Max Mara’s Ian Griffiths on the Power of Sketches
The brand's creative director still finds inspiration in the company's archives and library.
REGGIO EMILIA, Italy — Metaverse, augmented reality and artificial intelligence are all of-the-moment and photography is available to anyone at any time through any mobile device. But for Ian Griffiths, creative director of Max Mara, sketches remain a key part of his design process and not at all a thing of the past.
“Through the sketch, I perceive the intention of the designer, his or her spirit, which sometimes you don’t see in the final outfit, so sketches are fundamental to retrieve their original intention,” said Griffiths.
The pool of sketches archived by the Max Mara group is a treasure trove, painstakingly detailed, with swatches of fabrics attached and — in many cases — bearing founder Achille Maramotti’s handwritten notes. “These sketches are documents that summarize the silhouettes, the fabrics and the details,” said Griffiths.
As Max Mara’s 70th anniversary this year winds down, the British designer took time to give WWD a tour of the company’s library and archives in a former hosiery manufacturing plant dating to 1910 in Reggio Emilia and restored in 2015. They cover three floors over 43,200 square feet and include 300,000 pieces, sketches, photos, ads and furniture, carpets, desks and paintings from old offices and stores, 350 magazines and 600 boxes of fabrics. There is also an invaluable vintage collection of 8,000 designs and accessories from brands donated by private collectors, such as Carine Roitfeld, which document the evolution of fashion from the 20th century.
The daughter of one of Max Mara’s first retailers, Laura Lusuardi, who is fashion director of the group’s labels, which include Sportmax, Marina Rinaldi and Pennyblack, to name a few, joined the house in the ’60s, and helped put together the archives, also buying back designs during her travels around the world, acquiring looks from Chanel and Madame Grès to Courrèges and Yves Saint Laurent.
Over the years Max Mara has worked with such marquee names as Karl Lagerfeld, Domenico Dolce and Stefano Gabbana, Jean-Charles de Castelbajac and Narciso Rodriguez. But, in line with Max Mara’s understated style, the brand took center stage and the designers’ names never appeared — until Ian Griffiths, who joined the company in 1987, fresh out of the Royal College of Art, and a winner of a Max Mara context in 1985. In 2005, with the blessing of Max Mara’s owners, the Maramotti family, Griffiths began to emerge as the lead designer of the brand.
“I was so honored, and it makes the brand’s narrative much richer when there is this kind of conversation,” he said.
Actually, Achille Maramotti was a pioneer in understanding how important it was to build what today is called a database and communicate with the press and the brand’s customers. Flipping through copies of archived magazines, such as Arianna, which Anna Piaggi helped successfully develop, Griffiths recalled how each season, readers were invited to judge 50 numbered Max Mara looks, which allowed Maramotti to store information about these readers, who were asked to provide their addresses.

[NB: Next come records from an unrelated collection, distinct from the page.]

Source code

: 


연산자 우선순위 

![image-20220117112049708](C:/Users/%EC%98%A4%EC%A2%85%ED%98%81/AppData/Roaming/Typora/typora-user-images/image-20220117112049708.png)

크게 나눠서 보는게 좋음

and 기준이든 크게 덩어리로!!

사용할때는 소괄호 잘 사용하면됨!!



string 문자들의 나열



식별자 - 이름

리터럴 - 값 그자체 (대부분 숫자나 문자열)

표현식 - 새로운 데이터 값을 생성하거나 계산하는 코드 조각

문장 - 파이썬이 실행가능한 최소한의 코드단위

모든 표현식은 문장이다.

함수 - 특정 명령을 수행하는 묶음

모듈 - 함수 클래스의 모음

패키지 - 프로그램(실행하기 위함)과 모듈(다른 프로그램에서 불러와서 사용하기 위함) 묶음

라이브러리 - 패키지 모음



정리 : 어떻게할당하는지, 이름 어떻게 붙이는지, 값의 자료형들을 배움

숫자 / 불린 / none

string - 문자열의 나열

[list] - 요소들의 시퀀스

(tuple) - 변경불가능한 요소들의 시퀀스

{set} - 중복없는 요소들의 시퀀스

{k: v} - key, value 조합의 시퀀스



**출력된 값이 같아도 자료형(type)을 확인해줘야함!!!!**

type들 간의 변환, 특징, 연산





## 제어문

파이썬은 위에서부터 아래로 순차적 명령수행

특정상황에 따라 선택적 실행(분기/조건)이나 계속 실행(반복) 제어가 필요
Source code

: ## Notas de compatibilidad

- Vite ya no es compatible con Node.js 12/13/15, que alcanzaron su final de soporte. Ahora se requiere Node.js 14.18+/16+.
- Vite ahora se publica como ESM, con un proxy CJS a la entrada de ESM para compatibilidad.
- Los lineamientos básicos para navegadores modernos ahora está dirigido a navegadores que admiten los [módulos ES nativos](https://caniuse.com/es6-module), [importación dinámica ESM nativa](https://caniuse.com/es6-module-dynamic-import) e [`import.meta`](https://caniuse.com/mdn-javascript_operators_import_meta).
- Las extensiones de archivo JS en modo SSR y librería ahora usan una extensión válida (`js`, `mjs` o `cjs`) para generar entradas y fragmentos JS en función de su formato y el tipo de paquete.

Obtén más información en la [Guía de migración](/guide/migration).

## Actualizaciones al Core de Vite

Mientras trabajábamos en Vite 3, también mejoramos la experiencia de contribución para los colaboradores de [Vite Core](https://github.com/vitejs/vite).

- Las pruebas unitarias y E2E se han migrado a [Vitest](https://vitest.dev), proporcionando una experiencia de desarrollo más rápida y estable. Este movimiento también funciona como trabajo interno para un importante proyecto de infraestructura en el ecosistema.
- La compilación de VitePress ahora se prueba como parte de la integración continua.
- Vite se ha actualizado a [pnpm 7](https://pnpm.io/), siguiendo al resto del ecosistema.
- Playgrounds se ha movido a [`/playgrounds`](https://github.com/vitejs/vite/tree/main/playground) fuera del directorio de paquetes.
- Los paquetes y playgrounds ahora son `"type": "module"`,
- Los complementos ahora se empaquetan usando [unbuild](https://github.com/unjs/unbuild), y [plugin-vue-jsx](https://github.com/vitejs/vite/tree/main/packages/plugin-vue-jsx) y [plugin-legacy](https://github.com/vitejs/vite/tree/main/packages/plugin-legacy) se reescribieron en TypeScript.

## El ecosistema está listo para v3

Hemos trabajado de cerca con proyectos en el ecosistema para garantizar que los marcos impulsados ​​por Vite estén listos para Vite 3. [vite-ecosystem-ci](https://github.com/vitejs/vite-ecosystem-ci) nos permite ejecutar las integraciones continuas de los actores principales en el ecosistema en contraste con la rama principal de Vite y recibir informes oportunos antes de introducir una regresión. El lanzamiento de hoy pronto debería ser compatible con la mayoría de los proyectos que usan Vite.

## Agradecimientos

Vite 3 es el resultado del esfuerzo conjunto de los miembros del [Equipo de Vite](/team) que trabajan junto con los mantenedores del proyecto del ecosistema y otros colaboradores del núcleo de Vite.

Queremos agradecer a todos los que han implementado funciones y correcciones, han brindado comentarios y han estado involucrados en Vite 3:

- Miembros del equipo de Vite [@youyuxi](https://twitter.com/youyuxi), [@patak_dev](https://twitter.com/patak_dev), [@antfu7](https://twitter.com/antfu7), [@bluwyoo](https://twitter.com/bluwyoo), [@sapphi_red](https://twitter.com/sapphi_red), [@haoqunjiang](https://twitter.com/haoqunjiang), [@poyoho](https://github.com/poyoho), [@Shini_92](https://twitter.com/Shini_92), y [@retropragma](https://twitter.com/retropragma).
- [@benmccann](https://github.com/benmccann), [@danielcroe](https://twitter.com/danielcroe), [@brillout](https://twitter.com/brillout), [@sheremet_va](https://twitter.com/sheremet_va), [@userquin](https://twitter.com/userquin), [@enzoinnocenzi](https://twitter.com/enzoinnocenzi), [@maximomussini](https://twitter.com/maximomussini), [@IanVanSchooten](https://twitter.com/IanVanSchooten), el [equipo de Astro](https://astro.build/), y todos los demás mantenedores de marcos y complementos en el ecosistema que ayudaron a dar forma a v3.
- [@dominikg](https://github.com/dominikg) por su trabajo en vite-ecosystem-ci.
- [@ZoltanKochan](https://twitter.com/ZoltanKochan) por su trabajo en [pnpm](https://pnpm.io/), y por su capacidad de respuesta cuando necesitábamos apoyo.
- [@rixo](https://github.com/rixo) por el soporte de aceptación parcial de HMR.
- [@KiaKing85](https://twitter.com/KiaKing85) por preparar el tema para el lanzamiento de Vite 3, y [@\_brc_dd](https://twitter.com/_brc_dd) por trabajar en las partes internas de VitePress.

“Their responses were very indicative of the women he wanted to attract,” said Griffiths, showing an article on divorce, which was surprisingly inferring that “it wasn’t always the woman’s fault. This revolutionary tone of voice was embraced by Achille Maramotti, who was interested in feminism — not of the bra-burning kind, but in dressing an intelligent and modern, middle-class woman. He wanted to create the perfect outfit not for one woman at a time but in series, which was something nobody had thought about before.”
And he talked to customers to explain the then-innovative concept of ready-to-wear.
Inspired by the styles of legendary French couturiers, Cristóbal Balenciaga and Christian Dior in particular, Maramotti tweaked their designs with precise tailoring, clean silhouettes and lean proportions toward a more Italian fashion sensibility that was Max Mara’s signature.
The camel coat, which has become a brand staple, “was a symbol of male authority and was revisited for women,” said Griffiths.
Coat designer Anne-Marie Beretta was instrumental in the 1980s in delivering avant-garde shapes and cementing the success of the camel coat.
Along with her sketches, Max Mara has meticulously saved illustrations by Norma Robinson, Lagerfeld, Emmanuelle Khanh, de Castelbajac and the other designers who have contributed to the brand’s success.
“It is interesting to see how the sketches are translated in the actual outfit, when you compare them with the final result,” he pointed out.
Griffiths also recalled how Maramotti pioneered the concept of capsule collections, asking then-“It” girl and Dior model Lison Bonfils to design a capsule in the early ‘60s — also in the archives.
The sketches also reflect the alterations and variations made through the years on Max Mara’s bestsellers, such as the robe-like Manuela coat launched in the ’90s, or the 101801, as well as the Teddy Bear Coat, a more recent success of the designer, and reinterpreted in new and fun ways.
“This is a luxury company, but we want to make things that will last, investments for life, real clothes for real women, aligned with the founder’s goal,” said Griffiths.